小泉酒店|富津市湊の昔ながらの酒屋とその周辺の街並み(閉店に) ―上総湊⑺
上総湊駅近くの旅館で一泊し、周辺を探索中のつづき。
今回の記事でこの日の探索はいったん終わりです~
富津市湊の旧市街
千葉県富津市湊。
JR上総湊駅から南、湊川沿いの県道93号沿いがかつての中心部。町役場とか銀行とかもこの辺りにあったそうで古い建物がいくつか残っている。

この辺り自体は以前に歩いたが前回は電車の時間的に行けなかったところもあったので今回で一通り探索を。
https://deepland.blog/kazusa-minato/
写真撮ってないみたいだけど、この近くの「竹溪堂書店」は老舗。戦前の絵葉書の発行元としてもよく見かける。今も営業しているみたいで嬉しいな。
スーパーの吉田屋。車が多く停まっている。

その向かいに古い石壁に囲まれた一角が気になる。

坂道になっている中央の道を上ると駐車場だった。広い。これは…

元学校か何かだろうか。旧天羽行政センター駐車場として看板が出ている時代があるので、行政センター、その前は学校?

そしてその隣!

石造りの土台の上にレンガが詰まれた柱。煙突?にしては高さがあまりないが…?

醸造所関係かと思ったが、近くの地元の方に聞いても情報は得られず。ご存知の方がいたら教えてください。



気になる一角だった。


この通りは戦前の写真と見比べるのが楽しい。






小泉酒店(富津市湊)
そして湊交差点近くの老舗、小泉酒店へ立ち寄った。

この佇まい、何度見ても惹かれる。駐車場は隣にあった。

……!
記事を書こうとして私は気づいた。
2025年1月(記事を書いた日)、閉業しているではないか!
グーグルマップで閉業とあるがこれは嘘ではない?この時訪問したのが最後になってしまった。最後の記録ということでこの場で記しておこう泣


土間が広がる店内、横には洋酒などが置かれた小さなスペースも。





お酒を買いながらお話を少し伺った。女将さんは90歳!その女将の祖父が開いたお店らしい。
同じく富津市内の小泉酒造の分家で、小泉酒店。
関東大震災で建物が傾いたため、曳家して現在の位置になり、かつては店舗前の道は店舗よりも低かったと。
話していたら地元の方が買い物に訪れたので終話。
寒いからお酒が売れるらしい。販売している味噌は新潟のもので40年以上取り扱っていると。確か量り売りだった気がする。
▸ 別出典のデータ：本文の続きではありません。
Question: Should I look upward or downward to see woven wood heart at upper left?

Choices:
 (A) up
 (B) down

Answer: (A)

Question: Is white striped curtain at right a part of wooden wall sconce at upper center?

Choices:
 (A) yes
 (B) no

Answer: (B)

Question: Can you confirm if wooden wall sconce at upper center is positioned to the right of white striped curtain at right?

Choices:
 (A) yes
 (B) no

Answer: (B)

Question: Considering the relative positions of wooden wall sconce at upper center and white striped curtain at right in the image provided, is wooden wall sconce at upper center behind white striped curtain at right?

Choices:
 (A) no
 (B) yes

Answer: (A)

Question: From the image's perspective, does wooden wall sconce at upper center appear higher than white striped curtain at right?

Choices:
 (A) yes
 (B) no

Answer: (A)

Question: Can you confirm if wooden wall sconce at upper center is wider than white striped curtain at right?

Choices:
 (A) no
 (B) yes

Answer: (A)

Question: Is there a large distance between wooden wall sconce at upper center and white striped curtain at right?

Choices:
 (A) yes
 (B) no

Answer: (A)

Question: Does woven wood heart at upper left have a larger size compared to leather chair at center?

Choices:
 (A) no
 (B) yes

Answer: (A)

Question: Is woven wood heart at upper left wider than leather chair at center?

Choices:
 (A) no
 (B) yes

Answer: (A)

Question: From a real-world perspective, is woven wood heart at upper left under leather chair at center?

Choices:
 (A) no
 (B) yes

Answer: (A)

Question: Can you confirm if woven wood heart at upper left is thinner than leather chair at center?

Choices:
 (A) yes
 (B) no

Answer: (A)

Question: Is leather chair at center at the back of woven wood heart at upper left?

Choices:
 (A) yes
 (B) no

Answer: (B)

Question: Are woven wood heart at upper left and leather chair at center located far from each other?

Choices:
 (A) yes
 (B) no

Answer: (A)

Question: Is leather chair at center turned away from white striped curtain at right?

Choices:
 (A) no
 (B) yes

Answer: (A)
他にも、周辺の天羽パーク(乗馬)や大磯屋旅館が駅前にあったこと、店舗の2軒隣が船の運賃を支払うところだったとか、もっと昔の湊の話を伺いたかった…

2023年10月いっぱいで閉業されたとのこと。
地元の方に教えていただきました。ありがとうございます。
木造の昔ながらの酒屋さんも県内ではもうほぼ残っていないかも。張替酒店さんも移転となり、最後に記録できたことは幸い。一期一会と思って常に探索しなければとさらに気が引き締まりました。
道路元標~上総湊駅へ
最後、駅まで。


途中で見かけたレトロな建物は元病院…?

駅前の交差点角の空き地も気になる。


そして駅前の日東バスの事務所。これもなかなか古かったが、現在は解体に。



上総湊、個人的に好きな街なのだが確実に閉店、取り壊しと町並みが変わりつつある。
(訪問日:2023年2月)
-
前の記事
【イベント終了】#千葉クリエイターフェス 5月16日~18日 2025.05.21
-
次の記事
【トークイベント終了】本屋BREAD&ROSES(松戸) 2025年5月24日 2025.05.26





































小泉酒店内に銚子の最上醤油の看板が掛かってたけど、こんな醤油会社聞いたこと無いので調べてみたら、「もがみ醤油」でなくて「さいじょう醤油」の意味でした。
江戸時代後期に幕府がヤマサ醤油を品質の良い醤油と評価して、最上醤油の称号を与えたそうです。
この辺りの北側は石切場の跡が残ってますね。
山は低いので余り採取出来なかったと思うのですが、この辺りで採れなくなったので山奥からも採る様になったのか、何方が先か疑問の残るところです。
石切した跡は平坦な土地になってるので、有効利用されてますね。